*** Begin section ***

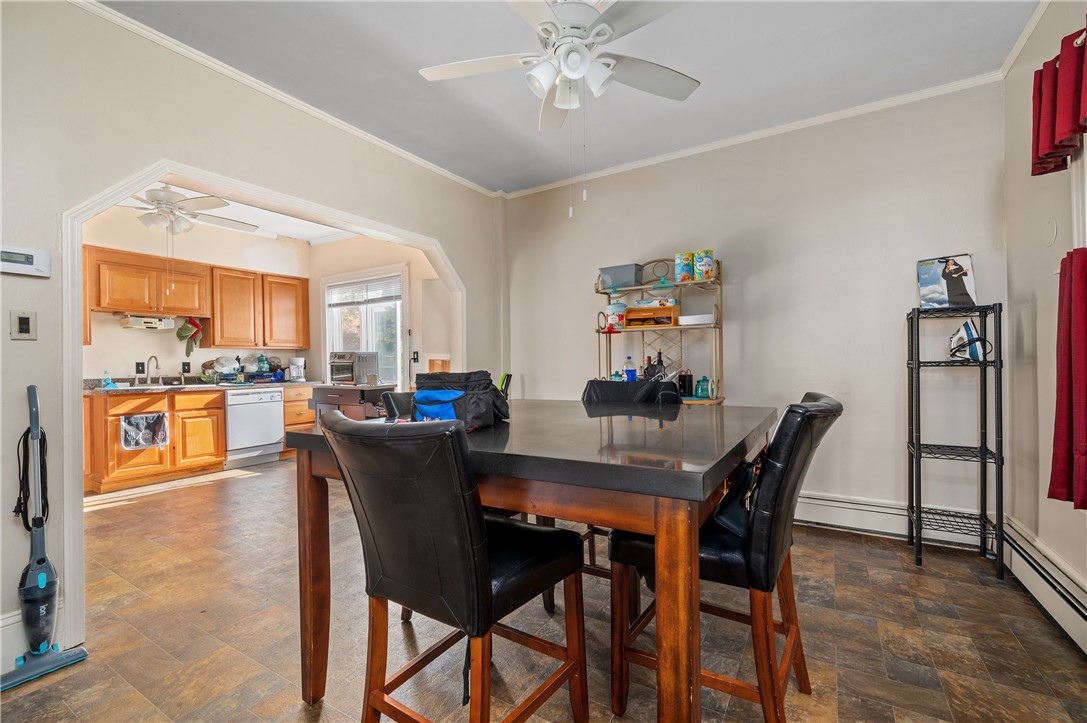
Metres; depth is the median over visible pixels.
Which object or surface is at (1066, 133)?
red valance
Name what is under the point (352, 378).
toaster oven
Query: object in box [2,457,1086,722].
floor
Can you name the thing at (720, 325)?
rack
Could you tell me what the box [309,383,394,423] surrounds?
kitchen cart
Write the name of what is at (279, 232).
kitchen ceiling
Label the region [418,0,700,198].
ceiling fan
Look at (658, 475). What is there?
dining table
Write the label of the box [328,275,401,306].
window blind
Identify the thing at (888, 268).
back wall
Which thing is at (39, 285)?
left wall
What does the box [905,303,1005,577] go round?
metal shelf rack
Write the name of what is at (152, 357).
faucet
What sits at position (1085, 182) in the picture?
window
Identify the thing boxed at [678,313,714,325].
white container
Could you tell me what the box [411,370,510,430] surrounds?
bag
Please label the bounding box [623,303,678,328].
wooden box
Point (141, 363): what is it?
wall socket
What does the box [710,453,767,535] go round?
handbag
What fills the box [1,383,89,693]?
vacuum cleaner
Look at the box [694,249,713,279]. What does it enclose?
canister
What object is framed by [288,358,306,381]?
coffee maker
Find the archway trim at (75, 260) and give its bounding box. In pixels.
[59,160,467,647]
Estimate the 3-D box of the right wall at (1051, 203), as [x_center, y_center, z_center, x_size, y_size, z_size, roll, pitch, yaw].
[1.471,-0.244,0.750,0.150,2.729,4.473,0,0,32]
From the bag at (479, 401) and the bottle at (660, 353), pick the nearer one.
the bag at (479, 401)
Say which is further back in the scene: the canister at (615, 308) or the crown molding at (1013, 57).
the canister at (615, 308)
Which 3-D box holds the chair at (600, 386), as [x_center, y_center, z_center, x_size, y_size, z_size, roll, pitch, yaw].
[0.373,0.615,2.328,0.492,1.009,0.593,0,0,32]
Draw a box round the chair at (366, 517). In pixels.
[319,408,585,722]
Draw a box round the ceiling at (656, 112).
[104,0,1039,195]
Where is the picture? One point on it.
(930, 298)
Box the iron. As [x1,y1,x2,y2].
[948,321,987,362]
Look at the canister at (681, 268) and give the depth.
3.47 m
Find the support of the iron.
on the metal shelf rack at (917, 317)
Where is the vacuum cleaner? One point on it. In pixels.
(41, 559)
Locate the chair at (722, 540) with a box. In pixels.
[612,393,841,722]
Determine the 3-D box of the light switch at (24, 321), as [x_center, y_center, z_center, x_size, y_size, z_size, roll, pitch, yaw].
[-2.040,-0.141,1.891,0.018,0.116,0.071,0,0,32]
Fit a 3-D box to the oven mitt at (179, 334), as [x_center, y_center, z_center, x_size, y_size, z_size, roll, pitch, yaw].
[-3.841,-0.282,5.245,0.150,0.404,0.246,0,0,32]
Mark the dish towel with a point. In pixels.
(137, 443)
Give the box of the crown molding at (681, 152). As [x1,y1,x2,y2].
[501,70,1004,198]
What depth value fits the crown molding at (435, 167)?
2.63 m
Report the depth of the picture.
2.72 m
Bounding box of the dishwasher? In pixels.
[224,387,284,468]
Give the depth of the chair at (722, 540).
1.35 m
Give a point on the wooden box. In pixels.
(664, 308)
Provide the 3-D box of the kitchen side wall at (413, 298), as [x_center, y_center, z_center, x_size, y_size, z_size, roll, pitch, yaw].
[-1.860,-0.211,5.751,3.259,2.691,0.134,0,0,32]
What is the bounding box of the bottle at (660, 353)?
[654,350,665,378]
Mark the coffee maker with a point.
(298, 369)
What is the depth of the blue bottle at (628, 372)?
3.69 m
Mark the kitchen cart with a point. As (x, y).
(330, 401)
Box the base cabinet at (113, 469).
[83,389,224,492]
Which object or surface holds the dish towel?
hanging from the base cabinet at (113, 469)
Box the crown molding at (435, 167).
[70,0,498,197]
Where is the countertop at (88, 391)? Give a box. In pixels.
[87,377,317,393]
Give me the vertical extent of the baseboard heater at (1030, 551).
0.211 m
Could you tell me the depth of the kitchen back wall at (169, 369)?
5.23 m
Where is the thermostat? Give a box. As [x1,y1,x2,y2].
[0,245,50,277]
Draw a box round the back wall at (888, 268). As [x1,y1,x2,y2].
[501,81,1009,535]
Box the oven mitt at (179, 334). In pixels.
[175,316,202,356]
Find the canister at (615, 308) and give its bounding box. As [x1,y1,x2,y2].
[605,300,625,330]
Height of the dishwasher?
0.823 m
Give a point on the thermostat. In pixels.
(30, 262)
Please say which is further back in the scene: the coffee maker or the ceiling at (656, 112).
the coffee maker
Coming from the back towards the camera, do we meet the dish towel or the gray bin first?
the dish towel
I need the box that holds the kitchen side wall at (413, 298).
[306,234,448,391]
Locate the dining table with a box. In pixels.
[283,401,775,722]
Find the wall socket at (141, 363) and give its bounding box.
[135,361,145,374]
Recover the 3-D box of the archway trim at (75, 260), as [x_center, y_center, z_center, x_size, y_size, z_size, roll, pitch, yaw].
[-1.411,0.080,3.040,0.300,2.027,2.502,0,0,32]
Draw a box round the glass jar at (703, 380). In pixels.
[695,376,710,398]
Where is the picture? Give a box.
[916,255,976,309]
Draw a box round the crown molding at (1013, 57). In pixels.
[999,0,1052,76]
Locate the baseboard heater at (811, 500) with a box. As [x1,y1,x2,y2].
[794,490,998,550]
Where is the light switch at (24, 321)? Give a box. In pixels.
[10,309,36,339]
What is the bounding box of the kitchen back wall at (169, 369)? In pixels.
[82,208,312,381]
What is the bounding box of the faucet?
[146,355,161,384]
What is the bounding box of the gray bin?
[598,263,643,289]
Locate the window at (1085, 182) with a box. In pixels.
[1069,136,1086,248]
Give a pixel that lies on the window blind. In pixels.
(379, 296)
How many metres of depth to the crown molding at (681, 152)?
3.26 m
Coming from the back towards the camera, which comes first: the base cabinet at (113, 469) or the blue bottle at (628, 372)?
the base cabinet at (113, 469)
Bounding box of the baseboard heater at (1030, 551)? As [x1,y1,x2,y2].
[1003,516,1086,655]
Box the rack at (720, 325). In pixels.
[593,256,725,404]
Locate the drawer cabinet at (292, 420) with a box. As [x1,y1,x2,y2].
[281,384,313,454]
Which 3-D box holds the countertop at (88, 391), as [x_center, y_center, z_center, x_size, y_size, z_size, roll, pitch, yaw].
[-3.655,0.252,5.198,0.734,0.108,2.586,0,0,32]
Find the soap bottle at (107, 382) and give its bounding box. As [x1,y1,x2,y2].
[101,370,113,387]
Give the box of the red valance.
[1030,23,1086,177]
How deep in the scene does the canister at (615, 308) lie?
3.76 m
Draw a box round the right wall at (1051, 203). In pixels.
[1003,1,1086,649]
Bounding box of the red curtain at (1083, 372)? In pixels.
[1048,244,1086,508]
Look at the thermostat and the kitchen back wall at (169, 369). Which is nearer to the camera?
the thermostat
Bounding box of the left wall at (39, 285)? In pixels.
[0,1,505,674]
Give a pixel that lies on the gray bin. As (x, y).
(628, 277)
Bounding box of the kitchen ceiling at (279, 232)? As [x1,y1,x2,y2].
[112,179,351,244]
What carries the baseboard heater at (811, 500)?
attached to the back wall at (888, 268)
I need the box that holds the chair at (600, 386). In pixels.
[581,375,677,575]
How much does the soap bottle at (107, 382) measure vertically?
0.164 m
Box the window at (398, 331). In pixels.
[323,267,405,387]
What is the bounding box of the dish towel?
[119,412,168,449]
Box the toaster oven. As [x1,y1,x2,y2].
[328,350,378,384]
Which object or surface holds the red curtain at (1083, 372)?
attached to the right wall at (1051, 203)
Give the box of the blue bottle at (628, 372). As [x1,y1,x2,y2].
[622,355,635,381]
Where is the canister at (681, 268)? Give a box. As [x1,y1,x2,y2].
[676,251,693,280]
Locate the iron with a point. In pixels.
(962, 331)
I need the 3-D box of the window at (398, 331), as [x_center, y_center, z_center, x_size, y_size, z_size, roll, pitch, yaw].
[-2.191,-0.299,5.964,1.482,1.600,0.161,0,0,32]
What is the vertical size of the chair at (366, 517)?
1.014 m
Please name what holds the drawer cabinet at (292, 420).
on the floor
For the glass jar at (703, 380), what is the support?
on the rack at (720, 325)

*** End section ***
*** Begin section ***

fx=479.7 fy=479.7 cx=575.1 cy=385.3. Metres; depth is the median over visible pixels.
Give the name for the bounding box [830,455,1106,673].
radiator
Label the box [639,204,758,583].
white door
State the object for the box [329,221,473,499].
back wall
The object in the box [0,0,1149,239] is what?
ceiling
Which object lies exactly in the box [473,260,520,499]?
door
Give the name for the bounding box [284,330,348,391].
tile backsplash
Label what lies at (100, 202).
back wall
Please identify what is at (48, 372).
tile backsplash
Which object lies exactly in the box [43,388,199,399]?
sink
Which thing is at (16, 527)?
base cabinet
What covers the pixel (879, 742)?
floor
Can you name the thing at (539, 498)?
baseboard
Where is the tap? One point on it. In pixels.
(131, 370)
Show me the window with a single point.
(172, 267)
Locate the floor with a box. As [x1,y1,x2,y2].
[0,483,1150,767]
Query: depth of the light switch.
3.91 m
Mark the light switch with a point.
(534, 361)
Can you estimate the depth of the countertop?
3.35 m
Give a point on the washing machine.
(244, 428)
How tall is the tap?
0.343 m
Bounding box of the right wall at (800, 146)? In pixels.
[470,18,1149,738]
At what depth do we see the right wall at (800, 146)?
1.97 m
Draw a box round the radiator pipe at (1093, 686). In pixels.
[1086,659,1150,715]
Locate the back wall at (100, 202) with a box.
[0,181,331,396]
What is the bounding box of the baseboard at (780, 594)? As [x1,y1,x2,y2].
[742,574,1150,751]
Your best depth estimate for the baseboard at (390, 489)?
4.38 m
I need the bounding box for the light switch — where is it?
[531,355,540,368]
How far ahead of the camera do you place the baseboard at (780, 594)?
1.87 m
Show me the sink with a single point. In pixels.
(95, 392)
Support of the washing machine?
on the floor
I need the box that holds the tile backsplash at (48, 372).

*** End section ***

DESCRIPTION OF THE TASK: Check the data for the word "median" and pull out the lines that have it.

RESPONSE AREA:
Metres; depth is the median over visible pixels.
fx=479.7 fy=479.7 cx=575.1 cy=385.3. Metres; depth is the median over visible pixels.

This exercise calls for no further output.